Tugas » Salin lagi bagian teks tentang gerhana, mulai dari "Eramuslim.com; Tidak ada" terus sampai "Allah tampakkan tersebut.", dan ganti setiap "kejadian" dengan "peristiwa".

== Dokumen ==

Eramuslim.com; Tidak ada satu kejadian di antara sekian banyak kejadian yang ditampakkan Allah Subhanahu wa
Ta’aladi hadapan hamba-Nya, melainkan agar kita bisa mengambil pelajaran dan
hikmah dari kekuasaan yang Allah tampakkan tersebut.
Yang pada akhirnya, kita dituntut untuk selalu mawas diri dan melakukan muhasabah.
Di antara bukti kekuasaan Allah Subhanahu wa Ta’ala itu, ialah terjadinya gerhana. Sebuah kejadian besar yang banyak dianggap
remeh manusia. Padahal Rasulullah Shallallahu ‘alaihi wa Sallam justru memperingatkan umatnya untuk kembali ingat dan segera menegakkan
shalat, memperbanyak dzikir, istighfar, doa, sedekah, dan amal shalih tatkala
terjadi peristiwa gerhana. Dijelaskan oleh Rasulullah Shallallahu ‘alaihi wa Sallam dalam sabdanya :
“Sesungguhnya
matahari dan bulan adalah bukti tanda-tanda kekuasaan Allah. Sesungguhnya
keduanya tidak mengalami gerhana karena kematian seseorang, dan tidak pula
karena hidupnya seseorang. Oleh karena itu, bila kalian melihatnya, maka
berdoalah kepada Allah, bertakbirlah, shalat dan bersedekahlah.”(Muttafaqun ‘alaihi)
PENGERTIAN
GERHANA
Dalam istilah fuqaha dinamakan kusûf. Yaitu hilangnya cahaya matahari atau
bulan atau hilang sebagiannya, dan perubahan cahaya yang mengarah ke warna
hitam atau gelap. Kalimat khusûf semakna dengan kusûf. Ada pula yang mengatakan kusûf adalah gerhana matahari, sedangkan
khusûf adalah gerhana bulan. Pemilahan ini lebih masyhur menurut bahasa. [1]
Jadi, shalat gerhana, ialah shalat yang dikerjakan dengan tata cara dan gerakan
tertentu, ketika hilang cahaya matahari atau bulan atau hilang sebagiannya.

===
== Kutipan data ==

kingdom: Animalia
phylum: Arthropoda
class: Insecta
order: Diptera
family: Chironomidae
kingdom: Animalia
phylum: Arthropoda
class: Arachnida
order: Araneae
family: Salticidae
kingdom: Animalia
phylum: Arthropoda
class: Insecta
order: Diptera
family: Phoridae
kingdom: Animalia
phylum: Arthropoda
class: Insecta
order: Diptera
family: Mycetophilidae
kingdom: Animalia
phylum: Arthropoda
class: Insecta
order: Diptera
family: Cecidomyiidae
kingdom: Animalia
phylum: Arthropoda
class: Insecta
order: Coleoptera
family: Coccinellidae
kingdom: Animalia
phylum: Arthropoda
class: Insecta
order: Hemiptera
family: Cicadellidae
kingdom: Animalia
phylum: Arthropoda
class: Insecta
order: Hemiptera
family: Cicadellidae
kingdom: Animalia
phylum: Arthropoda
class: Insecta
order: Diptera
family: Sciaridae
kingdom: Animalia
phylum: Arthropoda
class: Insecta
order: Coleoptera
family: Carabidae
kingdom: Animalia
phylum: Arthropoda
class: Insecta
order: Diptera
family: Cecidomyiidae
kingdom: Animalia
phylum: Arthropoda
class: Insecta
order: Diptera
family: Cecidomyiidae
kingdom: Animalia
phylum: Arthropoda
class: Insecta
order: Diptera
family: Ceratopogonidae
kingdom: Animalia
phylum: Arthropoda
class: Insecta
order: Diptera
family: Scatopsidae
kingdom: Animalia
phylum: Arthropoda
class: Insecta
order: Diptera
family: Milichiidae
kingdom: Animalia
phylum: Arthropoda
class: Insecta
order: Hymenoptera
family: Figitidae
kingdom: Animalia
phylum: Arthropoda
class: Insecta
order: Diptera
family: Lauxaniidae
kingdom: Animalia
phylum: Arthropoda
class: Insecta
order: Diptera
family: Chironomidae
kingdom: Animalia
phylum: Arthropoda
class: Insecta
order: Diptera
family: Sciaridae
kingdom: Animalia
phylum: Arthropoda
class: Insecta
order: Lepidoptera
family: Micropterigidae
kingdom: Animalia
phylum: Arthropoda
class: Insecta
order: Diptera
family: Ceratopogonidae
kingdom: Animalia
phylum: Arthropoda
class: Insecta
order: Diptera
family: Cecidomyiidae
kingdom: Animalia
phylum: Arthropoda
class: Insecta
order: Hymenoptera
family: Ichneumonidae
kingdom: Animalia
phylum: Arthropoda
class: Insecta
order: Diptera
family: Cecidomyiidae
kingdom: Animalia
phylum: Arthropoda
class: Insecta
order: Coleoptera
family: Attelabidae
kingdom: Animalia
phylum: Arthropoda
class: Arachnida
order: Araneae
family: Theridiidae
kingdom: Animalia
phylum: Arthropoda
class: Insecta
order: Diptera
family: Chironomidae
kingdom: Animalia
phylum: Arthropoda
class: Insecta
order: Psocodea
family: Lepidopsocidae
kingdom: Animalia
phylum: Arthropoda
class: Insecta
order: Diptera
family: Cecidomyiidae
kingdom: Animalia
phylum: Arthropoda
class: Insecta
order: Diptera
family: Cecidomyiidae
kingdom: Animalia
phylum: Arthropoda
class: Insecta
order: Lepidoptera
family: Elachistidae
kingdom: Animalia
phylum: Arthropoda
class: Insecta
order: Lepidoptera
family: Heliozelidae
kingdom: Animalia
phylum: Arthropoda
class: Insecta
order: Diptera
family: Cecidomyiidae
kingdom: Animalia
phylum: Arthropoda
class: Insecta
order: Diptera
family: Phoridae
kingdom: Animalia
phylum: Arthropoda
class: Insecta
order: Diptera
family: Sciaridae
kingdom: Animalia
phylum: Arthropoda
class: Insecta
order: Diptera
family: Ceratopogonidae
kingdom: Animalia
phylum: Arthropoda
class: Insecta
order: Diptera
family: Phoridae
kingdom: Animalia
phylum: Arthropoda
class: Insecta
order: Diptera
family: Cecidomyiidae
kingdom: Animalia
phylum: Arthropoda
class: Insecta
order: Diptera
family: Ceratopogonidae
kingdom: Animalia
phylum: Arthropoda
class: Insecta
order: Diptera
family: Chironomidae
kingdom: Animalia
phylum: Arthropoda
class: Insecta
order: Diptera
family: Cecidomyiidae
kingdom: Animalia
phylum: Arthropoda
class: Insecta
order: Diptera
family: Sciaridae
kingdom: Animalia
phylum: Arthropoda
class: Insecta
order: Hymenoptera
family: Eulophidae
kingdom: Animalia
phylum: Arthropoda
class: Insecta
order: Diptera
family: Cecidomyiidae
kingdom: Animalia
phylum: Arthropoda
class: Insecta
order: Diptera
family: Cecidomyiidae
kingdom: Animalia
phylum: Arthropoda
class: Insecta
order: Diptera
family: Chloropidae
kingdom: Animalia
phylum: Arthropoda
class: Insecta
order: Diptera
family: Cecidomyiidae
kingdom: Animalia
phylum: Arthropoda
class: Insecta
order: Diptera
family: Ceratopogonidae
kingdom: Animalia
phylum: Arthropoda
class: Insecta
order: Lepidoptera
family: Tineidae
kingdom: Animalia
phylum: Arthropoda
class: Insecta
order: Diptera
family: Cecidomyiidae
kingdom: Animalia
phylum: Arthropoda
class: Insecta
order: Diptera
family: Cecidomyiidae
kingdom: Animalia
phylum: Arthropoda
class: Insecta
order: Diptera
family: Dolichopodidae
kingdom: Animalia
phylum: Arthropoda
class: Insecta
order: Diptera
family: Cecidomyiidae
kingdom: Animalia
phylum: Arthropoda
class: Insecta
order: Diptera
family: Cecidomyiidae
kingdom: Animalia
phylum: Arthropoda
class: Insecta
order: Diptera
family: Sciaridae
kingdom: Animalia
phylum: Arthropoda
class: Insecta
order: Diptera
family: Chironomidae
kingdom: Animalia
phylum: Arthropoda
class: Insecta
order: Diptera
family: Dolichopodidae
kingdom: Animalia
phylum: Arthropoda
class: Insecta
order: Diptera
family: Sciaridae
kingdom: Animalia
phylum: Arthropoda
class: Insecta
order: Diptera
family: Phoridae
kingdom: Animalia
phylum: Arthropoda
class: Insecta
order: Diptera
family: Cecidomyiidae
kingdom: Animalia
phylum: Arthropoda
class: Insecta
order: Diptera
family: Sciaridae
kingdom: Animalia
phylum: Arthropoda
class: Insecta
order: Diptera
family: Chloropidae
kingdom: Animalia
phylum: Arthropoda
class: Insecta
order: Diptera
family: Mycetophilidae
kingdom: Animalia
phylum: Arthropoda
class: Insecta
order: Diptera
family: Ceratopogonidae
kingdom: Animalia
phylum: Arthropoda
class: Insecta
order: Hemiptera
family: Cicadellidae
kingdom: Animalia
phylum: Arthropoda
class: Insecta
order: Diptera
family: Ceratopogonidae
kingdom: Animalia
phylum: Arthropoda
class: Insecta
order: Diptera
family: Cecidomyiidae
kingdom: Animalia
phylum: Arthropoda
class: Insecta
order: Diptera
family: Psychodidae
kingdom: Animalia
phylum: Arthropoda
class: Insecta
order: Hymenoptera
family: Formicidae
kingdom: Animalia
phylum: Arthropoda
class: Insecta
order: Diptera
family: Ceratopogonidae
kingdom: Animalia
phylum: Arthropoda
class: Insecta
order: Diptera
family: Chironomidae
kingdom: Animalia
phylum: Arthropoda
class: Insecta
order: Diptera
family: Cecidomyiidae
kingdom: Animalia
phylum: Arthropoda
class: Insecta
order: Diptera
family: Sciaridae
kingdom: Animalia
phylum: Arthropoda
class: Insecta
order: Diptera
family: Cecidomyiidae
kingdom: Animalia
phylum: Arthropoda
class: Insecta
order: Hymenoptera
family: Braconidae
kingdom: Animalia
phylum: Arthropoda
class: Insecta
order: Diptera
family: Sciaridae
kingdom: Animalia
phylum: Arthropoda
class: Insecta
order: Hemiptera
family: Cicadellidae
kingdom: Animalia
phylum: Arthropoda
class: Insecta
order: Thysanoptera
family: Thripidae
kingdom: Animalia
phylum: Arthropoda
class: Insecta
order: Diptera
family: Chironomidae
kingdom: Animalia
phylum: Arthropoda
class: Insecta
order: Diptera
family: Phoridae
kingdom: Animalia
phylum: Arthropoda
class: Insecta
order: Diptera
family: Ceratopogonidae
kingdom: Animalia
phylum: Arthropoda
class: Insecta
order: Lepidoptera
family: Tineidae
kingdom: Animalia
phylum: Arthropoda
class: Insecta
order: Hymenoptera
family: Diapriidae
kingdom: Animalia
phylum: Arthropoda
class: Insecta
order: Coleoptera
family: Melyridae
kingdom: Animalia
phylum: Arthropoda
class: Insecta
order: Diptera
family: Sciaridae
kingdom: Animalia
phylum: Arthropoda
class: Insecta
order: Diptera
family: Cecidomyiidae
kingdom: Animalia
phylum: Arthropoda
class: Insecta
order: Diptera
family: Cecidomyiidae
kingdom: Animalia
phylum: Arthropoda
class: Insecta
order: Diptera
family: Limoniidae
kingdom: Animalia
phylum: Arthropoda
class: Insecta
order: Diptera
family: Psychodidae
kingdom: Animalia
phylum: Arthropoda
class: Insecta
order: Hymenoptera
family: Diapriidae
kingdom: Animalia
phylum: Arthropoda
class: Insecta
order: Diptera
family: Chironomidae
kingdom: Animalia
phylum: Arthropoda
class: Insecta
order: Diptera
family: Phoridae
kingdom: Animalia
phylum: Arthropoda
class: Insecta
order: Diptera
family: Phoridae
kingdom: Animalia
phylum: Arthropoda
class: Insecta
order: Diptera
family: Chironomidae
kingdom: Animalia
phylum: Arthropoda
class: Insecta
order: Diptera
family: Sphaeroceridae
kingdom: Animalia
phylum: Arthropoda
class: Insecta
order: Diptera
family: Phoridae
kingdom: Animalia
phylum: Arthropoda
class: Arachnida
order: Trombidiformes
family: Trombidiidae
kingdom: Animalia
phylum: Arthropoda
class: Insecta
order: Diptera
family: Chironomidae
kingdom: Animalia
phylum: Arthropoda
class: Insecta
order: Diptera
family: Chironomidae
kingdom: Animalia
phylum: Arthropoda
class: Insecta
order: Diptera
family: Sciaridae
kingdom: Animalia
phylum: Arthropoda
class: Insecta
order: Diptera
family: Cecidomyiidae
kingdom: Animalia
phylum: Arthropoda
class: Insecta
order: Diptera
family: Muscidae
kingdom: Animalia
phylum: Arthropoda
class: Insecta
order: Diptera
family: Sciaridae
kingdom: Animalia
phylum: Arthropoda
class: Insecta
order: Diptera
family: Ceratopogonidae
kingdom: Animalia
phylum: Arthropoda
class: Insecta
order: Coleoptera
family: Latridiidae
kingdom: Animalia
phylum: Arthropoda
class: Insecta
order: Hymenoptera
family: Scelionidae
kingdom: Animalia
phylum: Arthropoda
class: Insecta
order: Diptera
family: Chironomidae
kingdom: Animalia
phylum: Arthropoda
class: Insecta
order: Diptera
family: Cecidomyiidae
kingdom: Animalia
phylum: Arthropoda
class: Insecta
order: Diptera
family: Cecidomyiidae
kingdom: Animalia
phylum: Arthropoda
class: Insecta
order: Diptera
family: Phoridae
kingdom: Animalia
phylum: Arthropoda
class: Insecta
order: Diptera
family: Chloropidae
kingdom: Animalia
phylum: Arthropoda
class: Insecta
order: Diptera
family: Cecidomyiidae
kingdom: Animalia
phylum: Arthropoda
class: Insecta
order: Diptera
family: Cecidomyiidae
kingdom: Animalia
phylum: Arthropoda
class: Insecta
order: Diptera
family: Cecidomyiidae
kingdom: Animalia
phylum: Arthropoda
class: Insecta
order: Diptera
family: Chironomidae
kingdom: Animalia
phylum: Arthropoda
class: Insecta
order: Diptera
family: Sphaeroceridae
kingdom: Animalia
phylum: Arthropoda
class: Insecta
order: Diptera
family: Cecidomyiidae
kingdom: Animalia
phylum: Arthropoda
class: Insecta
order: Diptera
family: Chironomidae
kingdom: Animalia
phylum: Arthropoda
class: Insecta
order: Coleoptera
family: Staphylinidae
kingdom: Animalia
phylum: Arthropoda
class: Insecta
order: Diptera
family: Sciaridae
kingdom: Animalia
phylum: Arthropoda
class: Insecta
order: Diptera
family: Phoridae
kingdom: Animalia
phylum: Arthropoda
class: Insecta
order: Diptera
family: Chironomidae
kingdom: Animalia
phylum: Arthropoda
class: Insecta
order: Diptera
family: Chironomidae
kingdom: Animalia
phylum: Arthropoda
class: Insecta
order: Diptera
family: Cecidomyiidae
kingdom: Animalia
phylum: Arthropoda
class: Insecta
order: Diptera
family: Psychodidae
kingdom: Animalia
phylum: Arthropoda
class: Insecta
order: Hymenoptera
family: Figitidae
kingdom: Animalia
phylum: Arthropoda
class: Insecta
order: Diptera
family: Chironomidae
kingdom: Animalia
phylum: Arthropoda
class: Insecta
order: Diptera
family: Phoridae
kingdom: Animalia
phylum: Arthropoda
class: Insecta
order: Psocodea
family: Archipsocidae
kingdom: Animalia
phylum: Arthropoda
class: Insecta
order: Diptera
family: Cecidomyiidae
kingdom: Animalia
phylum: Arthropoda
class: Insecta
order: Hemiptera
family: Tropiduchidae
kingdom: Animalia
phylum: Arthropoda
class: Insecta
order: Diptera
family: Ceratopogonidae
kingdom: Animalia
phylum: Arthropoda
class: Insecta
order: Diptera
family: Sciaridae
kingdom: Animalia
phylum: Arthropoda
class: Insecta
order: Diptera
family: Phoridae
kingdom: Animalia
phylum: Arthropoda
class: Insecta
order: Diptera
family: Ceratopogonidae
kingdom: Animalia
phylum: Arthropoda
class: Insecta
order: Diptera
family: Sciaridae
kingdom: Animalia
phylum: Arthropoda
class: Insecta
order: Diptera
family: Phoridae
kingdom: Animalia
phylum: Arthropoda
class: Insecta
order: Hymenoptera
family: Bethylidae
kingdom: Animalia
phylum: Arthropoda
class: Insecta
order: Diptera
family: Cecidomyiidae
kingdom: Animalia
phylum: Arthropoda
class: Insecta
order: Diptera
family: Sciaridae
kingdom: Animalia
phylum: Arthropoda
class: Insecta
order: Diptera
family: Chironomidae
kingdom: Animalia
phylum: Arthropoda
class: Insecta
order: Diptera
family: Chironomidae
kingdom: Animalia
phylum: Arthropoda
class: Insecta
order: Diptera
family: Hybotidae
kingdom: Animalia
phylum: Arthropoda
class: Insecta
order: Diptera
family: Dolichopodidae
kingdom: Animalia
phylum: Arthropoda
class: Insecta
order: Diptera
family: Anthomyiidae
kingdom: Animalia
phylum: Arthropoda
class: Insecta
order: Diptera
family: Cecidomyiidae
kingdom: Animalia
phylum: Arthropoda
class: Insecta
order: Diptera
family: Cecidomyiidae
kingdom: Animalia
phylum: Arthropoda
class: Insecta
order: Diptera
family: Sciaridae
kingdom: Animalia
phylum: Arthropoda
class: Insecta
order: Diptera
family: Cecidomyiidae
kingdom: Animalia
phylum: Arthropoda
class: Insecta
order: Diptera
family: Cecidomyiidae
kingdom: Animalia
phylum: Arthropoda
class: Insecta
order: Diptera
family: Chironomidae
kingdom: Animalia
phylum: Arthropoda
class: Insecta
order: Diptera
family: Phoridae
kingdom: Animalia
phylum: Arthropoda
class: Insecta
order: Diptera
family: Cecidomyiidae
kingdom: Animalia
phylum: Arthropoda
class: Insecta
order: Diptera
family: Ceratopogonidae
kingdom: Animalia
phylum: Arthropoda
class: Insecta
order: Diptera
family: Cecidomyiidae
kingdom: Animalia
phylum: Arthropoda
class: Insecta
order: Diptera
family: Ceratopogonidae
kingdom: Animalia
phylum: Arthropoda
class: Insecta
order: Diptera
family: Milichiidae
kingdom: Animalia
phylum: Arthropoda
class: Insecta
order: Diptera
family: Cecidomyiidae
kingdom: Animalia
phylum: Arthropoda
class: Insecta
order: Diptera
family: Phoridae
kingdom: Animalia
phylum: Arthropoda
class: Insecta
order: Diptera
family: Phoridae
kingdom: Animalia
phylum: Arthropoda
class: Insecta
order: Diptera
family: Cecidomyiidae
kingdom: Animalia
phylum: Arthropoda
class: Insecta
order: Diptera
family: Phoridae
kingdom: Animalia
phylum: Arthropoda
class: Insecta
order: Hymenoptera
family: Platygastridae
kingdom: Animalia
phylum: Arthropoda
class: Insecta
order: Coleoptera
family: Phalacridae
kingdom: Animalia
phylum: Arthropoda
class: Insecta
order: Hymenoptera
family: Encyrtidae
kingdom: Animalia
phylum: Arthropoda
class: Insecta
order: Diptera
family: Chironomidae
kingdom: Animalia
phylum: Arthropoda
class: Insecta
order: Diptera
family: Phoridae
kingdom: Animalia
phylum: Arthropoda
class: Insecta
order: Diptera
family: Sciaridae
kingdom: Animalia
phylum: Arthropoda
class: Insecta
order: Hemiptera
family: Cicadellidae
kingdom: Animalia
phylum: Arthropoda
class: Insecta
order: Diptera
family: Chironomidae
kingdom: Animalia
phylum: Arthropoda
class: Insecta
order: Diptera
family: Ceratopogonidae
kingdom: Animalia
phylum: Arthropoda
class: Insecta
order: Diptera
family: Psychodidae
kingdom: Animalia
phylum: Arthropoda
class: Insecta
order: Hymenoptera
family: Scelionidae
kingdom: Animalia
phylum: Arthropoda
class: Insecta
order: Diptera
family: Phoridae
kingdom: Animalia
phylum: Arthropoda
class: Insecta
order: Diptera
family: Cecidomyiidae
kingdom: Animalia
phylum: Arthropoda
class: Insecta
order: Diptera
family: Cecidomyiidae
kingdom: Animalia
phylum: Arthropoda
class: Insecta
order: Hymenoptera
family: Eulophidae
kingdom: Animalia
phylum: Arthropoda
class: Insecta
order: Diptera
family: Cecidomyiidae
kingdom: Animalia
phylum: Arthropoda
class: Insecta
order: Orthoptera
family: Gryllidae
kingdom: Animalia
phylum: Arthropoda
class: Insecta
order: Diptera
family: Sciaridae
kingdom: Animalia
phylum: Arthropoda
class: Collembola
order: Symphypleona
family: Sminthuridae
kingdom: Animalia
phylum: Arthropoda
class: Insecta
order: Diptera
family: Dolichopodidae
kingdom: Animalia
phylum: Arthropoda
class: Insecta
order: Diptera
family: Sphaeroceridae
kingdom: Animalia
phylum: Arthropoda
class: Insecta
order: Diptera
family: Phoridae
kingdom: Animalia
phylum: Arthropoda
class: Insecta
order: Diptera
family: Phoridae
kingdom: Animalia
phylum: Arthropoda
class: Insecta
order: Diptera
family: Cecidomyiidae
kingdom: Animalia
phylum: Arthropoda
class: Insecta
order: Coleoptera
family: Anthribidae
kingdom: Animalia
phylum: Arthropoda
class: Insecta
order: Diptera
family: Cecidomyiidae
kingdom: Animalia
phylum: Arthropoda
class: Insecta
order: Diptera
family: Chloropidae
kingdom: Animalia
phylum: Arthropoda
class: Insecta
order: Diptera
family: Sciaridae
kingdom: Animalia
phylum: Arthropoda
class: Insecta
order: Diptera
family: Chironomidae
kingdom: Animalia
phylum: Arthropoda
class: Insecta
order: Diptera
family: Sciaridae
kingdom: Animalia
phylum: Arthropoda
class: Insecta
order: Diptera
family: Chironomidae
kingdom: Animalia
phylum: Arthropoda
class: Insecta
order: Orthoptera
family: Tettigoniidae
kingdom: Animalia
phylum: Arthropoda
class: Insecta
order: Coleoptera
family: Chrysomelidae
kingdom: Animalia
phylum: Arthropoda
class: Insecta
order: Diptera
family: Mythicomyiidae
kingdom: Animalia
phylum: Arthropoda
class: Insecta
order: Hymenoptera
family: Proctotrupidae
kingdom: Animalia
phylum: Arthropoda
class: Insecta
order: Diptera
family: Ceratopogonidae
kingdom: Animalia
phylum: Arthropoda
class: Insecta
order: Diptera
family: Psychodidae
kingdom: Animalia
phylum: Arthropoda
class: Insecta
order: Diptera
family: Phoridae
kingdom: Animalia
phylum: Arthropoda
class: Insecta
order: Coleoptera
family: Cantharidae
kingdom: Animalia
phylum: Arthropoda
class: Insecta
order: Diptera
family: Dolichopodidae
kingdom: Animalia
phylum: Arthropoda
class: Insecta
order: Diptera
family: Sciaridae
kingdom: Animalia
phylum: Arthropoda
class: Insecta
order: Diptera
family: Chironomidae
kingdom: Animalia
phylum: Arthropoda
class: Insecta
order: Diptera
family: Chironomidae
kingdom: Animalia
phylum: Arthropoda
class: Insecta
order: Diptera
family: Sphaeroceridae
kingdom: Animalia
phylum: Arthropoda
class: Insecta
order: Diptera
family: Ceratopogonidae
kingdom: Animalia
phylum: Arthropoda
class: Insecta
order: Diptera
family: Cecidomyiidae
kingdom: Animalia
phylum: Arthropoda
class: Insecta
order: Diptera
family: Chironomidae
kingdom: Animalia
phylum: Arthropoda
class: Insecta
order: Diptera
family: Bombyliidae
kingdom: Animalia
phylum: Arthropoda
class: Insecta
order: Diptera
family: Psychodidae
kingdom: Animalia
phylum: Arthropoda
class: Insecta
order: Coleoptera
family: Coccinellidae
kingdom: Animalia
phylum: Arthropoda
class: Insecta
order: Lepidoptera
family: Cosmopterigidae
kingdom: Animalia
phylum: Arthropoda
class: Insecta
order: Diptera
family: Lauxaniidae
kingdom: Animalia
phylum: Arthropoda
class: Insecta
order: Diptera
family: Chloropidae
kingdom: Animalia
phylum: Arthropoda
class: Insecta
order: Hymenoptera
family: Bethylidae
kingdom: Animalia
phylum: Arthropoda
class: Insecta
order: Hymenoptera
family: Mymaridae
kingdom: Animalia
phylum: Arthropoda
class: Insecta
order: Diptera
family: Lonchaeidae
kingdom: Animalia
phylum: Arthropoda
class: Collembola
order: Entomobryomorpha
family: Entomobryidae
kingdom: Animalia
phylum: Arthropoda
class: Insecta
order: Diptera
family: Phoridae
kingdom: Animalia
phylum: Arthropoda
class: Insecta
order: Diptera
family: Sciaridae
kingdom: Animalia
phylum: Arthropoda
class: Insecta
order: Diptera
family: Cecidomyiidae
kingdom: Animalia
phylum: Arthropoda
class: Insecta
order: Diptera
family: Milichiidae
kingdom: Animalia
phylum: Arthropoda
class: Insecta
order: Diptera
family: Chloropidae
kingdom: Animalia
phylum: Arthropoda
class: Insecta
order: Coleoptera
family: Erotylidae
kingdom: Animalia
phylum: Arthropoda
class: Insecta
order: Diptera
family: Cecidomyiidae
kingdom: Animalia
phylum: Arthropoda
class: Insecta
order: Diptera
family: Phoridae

===

Jawaban »
Eramuslim.com; Tidak ada satu peristiwa di antara sekian banyak peristiwa yang ditampakkan Allah Subhanahu wa
Ta’aladi hadapan hamba-Nya, melainkan agar kita bisa mengambil pelajaran dan
hikmah dari kekuasaan yang Allah tampakkan tersebut.